Les Musulmans et le défi des crispations identitaires en Occident
Lors de cette rencontre, M. Boussouf n’a pas manqué d’analyser la situation actuelle dans plusieurs sociétés occidentales traversées de nos jours par des crispations identitaires qui se manifestent dans la montée de l’extrême-droite et de l’islamophobie et dans les discours racistes et terroristes, considérant que toutes ces manifestations avaient le même objectif, celui de la haine de l’autre et la tentative de le déraciner.
Selon l’auteur, les Musulmans d’Europe sont confrontés à plusieurs défis, à savoir la question du genre, la liberté de conscience, le respect du pluralisme religieux et culturel et les droits de l’homme, des questions auxquelles l’ouvrage a tenté de donner des éléments de réponses en démontrant que l’Islam est tout à fait compatible avec les valeurs occidentales.
Pour ce qui du malentendu structurel entre l’Islam et l’Occident, M. Boussouf a indiqué que quand la religion musulmane est arrivée dans les pays européens, ces derniers avaient déjà proclamé des législations laïques et n’avaient donc pas pris en considération l’existence de l’individu musulman dans ses sociétés. Ceci a rendu l’assimilation de l’Islam plus complexe car, malgré le fait qu’en principe il n’y avait pas de contradictions entre les lois européennes et l’Islam et bien que ces lois garantissent toutes la liberté religieuse, la réalité fait état d’un fossé entre la loi et la pratique. Les acteurs politiques de ces pays qui accueillent les migrants musulmans ont donc peur de faire face à cette réalité, ayant peur de la pression de l’opinion publique.
Ainsi, la responsabilité d’assimiler l’Islam n’incombe pas exclusivement aux pays européens mais aux Musulmans mêmes, a affirmé M. Boussouf, puisque les Musulmans intellectuels n’ont pas été capables de montrer que l’Islam est compatible avec les contextes occidentaux et de prouver que cette religion minoritaire n’était pas en contradiction avec la démocratie et les droits de l’homme, ce qui a donné lieu à cette antipathie entre les Musulmans et les autres composantes des sociétés dans lesquelles l’Islam fait maintenant partie intégrante.
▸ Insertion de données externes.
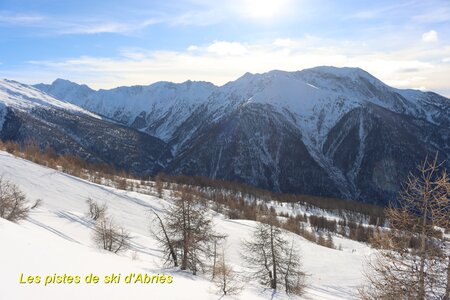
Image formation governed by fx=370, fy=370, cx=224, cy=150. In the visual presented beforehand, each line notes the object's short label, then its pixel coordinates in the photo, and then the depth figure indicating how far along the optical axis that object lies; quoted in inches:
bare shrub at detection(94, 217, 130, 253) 1630.2
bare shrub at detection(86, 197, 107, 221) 2432.1
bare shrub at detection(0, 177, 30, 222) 1397.1
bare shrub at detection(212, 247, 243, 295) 972.6
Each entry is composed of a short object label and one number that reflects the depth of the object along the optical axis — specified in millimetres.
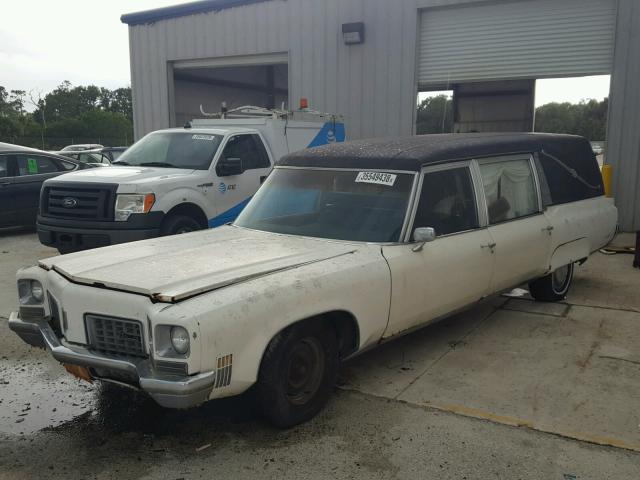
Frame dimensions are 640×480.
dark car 10602
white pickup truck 7086
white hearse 3133
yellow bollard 10531
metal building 10484
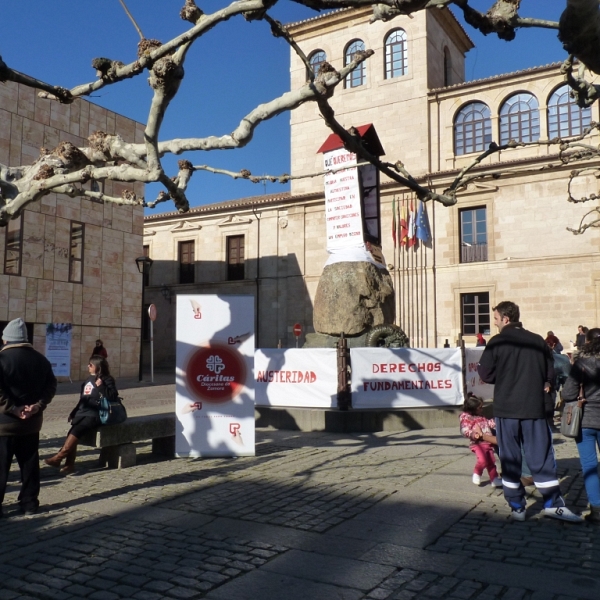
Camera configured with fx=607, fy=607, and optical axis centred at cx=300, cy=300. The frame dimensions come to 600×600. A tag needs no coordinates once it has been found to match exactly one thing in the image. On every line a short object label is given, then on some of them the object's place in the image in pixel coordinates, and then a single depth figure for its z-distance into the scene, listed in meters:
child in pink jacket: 6.20
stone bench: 6.98
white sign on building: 21.59
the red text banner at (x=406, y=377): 10.73
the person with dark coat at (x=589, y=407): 5.03
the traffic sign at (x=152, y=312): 23.06
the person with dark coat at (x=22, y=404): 5.32
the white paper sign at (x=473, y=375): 12.05
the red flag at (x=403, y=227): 29.78
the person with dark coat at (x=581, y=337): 18.20
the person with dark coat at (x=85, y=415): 6.95
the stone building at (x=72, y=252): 20.97
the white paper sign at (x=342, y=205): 14.13
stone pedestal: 13.84
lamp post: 23.81
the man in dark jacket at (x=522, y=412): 4.99
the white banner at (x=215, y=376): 7.68
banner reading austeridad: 10.74
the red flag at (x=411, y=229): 29.55
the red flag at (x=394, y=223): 29.97
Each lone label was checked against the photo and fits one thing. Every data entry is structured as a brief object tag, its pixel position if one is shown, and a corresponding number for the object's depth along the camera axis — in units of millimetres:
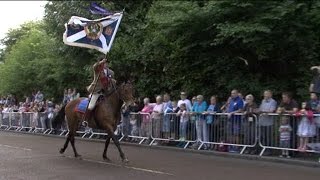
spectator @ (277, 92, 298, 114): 15297
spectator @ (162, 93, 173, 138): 18559
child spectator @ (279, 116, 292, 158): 14734
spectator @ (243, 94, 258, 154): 15734
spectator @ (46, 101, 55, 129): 26612
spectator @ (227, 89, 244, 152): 16188
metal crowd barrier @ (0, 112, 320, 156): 14789
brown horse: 14195
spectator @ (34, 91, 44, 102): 31241
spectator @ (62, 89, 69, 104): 26316
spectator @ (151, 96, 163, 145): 18922
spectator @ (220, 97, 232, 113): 16861
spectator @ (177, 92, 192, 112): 18378
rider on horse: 14508
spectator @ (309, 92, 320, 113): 14675
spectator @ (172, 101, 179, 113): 18609
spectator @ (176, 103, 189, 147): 17875
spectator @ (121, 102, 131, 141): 20428
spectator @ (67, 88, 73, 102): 26219
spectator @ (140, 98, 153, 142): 19359
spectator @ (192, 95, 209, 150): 17188
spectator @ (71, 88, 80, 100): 26267
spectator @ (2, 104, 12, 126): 31578
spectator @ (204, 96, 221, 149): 16953
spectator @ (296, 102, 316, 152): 14219
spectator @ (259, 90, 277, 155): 15305
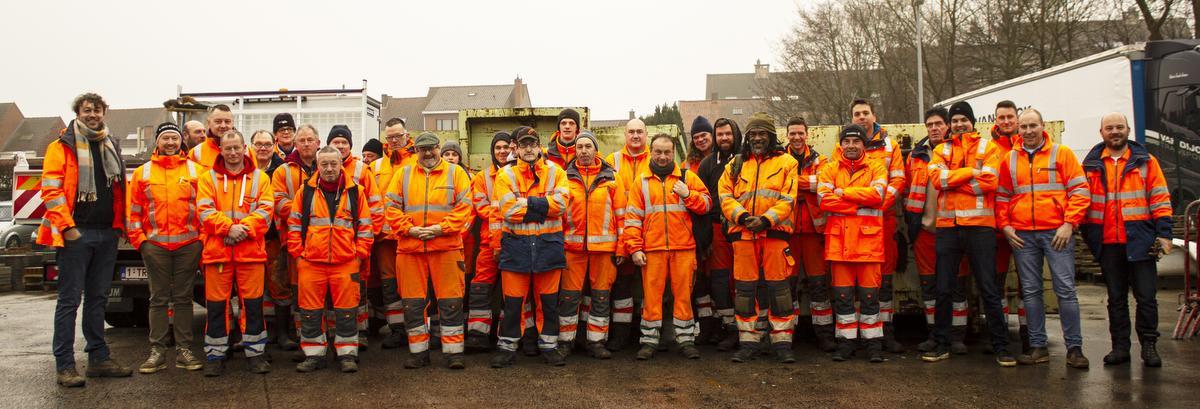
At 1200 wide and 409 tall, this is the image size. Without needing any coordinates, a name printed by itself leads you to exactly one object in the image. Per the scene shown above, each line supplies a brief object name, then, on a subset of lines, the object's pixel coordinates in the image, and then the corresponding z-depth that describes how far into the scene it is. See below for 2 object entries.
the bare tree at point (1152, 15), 17.72
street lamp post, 23.91
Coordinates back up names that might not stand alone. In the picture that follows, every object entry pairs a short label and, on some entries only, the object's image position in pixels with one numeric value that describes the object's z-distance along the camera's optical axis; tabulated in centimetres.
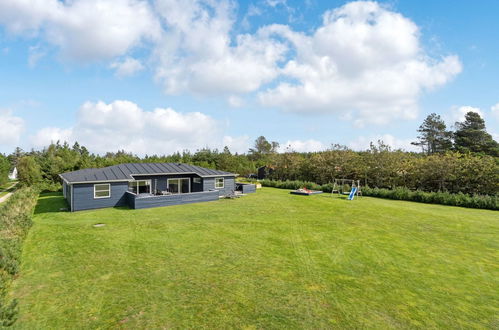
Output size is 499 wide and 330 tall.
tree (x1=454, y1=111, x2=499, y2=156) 3744
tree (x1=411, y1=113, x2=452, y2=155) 4441
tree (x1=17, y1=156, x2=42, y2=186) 2814
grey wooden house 1625
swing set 2367
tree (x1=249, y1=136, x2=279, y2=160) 7156
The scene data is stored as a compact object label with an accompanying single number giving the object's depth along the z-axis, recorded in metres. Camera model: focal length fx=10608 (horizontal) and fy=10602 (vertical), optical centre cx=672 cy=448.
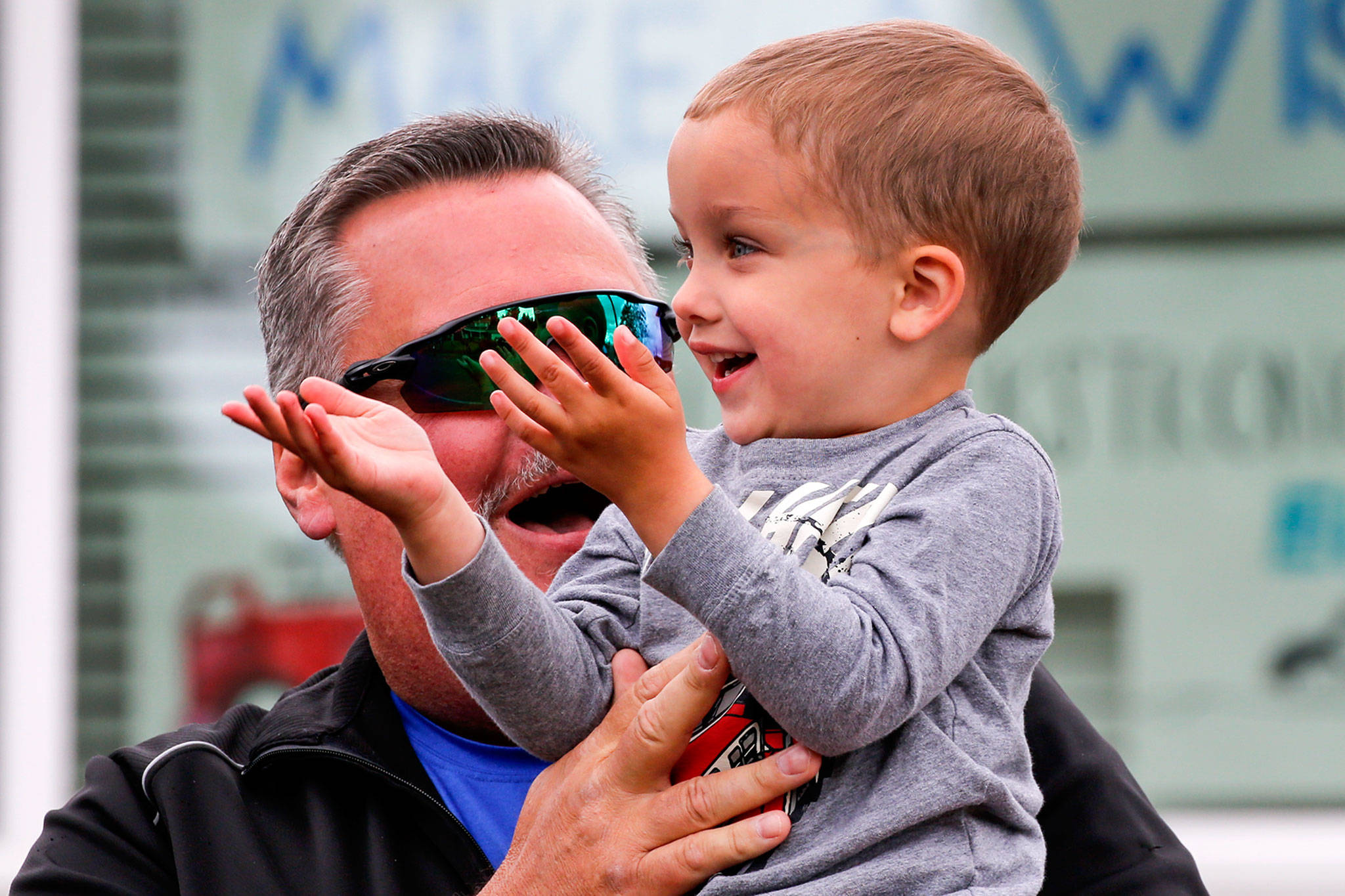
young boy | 4.09
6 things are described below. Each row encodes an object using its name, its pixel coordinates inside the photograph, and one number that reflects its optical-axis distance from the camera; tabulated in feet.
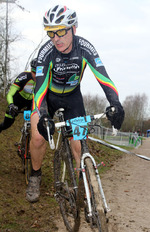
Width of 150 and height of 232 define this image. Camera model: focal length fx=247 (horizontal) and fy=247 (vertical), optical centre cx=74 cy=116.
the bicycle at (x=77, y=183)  7.86
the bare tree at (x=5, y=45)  49.32
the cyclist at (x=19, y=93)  16.97
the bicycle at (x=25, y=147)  17.76
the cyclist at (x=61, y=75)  10.38
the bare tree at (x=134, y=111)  262.26
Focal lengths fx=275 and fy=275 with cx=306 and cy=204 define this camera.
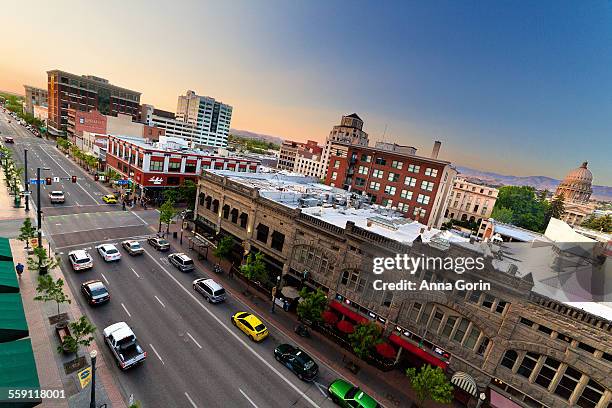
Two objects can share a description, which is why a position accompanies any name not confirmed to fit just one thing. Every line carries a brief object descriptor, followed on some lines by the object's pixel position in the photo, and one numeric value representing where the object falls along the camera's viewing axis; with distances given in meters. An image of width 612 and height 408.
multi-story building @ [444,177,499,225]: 103.19
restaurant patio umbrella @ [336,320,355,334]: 25.88
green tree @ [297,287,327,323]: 25.89
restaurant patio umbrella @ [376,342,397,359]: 23.53
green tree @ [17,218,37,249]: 29.53
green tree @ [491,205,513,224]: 88.44
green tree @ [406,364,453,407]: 19.19
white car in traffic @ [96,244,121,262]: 33.56
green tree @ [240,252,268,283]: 30.94
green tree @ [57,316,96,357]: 18.50
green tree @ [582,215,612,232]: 96.78
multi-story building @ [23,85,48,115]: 191.62
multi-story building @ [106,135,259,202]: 59.88
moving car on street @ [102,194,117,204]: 55.61
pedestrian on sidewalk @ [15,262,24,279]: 26.72
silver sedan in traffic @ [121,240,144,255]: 36.44
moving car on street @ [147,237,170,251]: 39.53
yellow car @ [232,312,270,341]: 25.55
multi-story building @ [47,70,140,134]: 127.69
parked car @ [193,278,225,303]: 29.80
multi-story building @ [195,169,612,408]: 18.11
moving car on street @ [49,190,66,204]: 49.38
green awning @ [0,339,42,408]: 13.49
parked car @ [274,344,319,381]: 22.34
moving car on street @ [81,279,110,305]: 25.47
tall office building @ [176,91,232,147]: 177.38
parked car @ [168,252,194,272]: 35.09
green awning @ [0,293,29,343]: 16.56
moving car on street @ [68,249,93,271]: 30.31
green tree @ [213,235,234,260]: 35.81
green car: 20.03
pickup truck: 19.66
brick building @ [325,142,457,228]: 59.62
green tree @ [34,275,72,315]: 20.97
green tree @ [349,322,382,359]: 22.69
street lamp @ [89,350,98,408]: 14.26
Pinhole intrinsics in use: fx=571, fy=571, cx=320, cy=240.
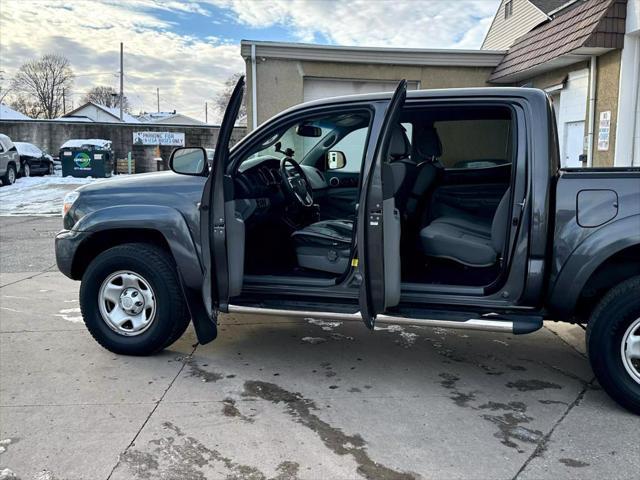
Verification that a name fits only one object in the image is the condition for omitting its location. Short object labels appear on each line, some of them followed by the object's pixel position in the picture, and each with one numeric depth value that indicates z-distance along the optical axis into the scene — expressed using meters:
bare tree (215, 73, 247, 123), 50.07
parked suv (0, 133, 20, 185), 18.89
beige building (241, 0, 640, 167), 8.52
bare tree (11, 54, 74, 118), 67.75
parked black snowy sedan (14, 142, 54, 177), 21.39
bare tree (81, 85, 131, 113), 78.81
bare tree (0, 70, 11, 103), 61.48
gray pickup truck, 3.37
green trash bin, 21.84
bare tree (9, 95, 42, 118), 66.75
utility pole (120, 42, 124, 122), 44.97
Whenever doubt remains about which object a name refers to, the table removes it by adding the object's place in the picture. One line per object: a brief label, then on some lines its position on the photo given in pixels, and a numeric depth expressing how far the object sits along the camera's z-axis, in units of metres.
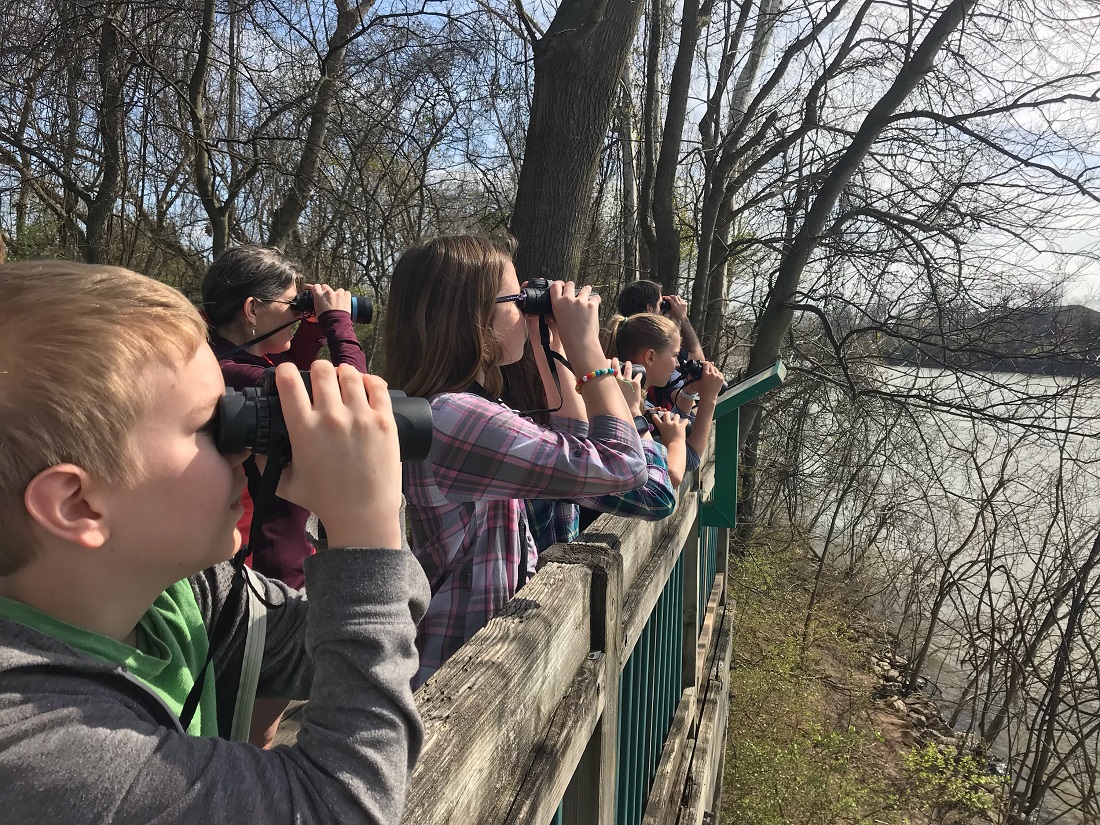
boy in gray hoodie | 0.64
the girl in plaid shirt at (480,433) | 1.61
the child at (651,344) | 3.47
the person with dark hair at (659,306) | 4.46
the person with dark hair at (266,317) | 2.28
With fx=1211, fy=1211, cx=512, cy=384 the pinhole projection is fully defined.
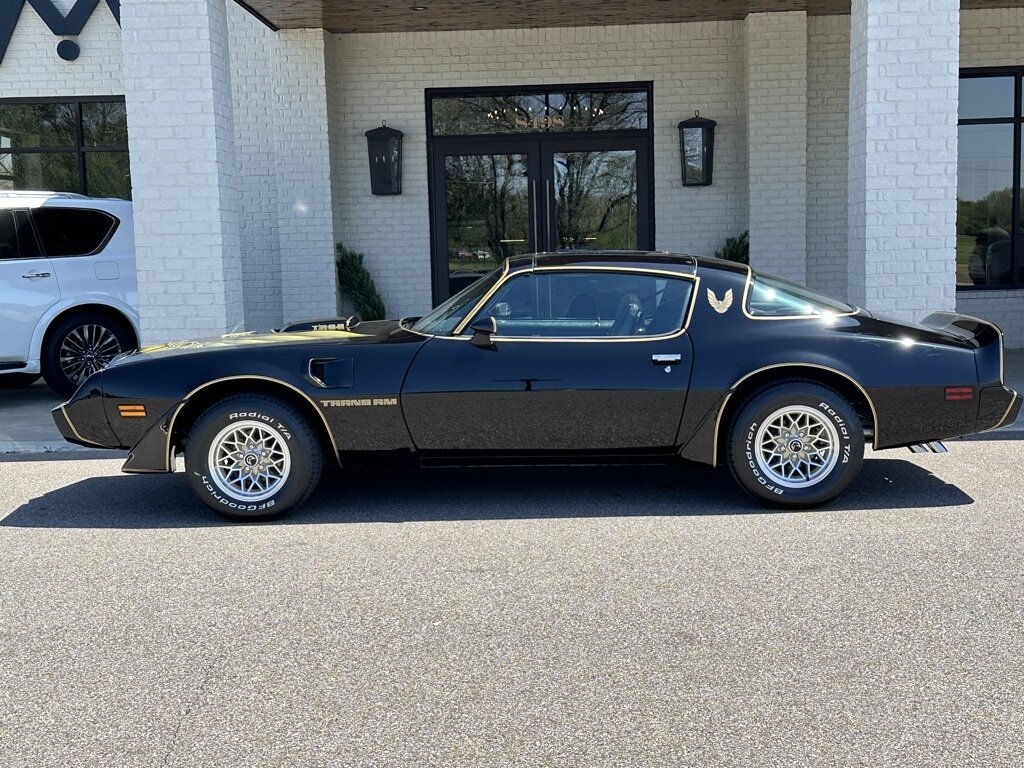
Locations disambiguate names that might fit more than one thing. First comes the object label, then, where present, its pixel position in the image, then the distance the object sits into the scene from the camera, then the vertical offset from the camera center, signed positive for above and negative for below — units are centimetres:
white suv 1071 -33
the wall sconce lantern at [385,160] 1406 +92
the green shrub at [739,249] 1376 -22
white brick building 1360 +116
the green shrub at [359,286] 1413 -53
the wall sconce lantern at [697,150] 1384 +93
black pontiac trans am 637 -86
Le besoin d’une connaissance solide et d’une action commune
Le Secrétaire général du Conseil de la communauté marocaine à l’étranger (CCME) a invité les Musulmans des pays occidentaux à contribuer à leur assimilation dans les sociétés dans lesquelles ils vivent en formant une élite scientifique capable de produire une jurisprudence pour pouvoir s’adapter aux réalités occidentales, donnant l’exemple du modèle marocain qui sacralise les lieux de culte de toutes les religions et les préserve et où Musulmans et Juifs partagent les mêmes marabouts.
M. Boussouf a également mis le point sur la nécessité de faire face à la pensée extrémiste, au terrorisme et aux vagues de racisme et d’islamophobie dans le cadre d’une responsabilité partagée et de la connaissance de l’Autre en prônant les valeurs de tolérance et du vivre-ensemble dans un espace commun. Pour ce faire, il faut faire la différence entre le religieux et le culturel et de rester à l’écart des crispations et des préjugés, citant le discours royal qui appelle Musulmans, Chrétiens et Juifs à se rassembler au sein d’un front unifié pour faire face à l’extrémisme et à la haine.
La rencontre a connu une large interaction entre les participants qui ont intervenu sur les issues pour l’amélioration de la qualité des rapports entre l’Islam et l’Occident. M. Boussouf a consacré cette rencontre à la signature de son ouvrage en la présence du Consul général du Maroc à Madrid, d’académiciens, historiens et acteurs associatifs marocains et espagnols.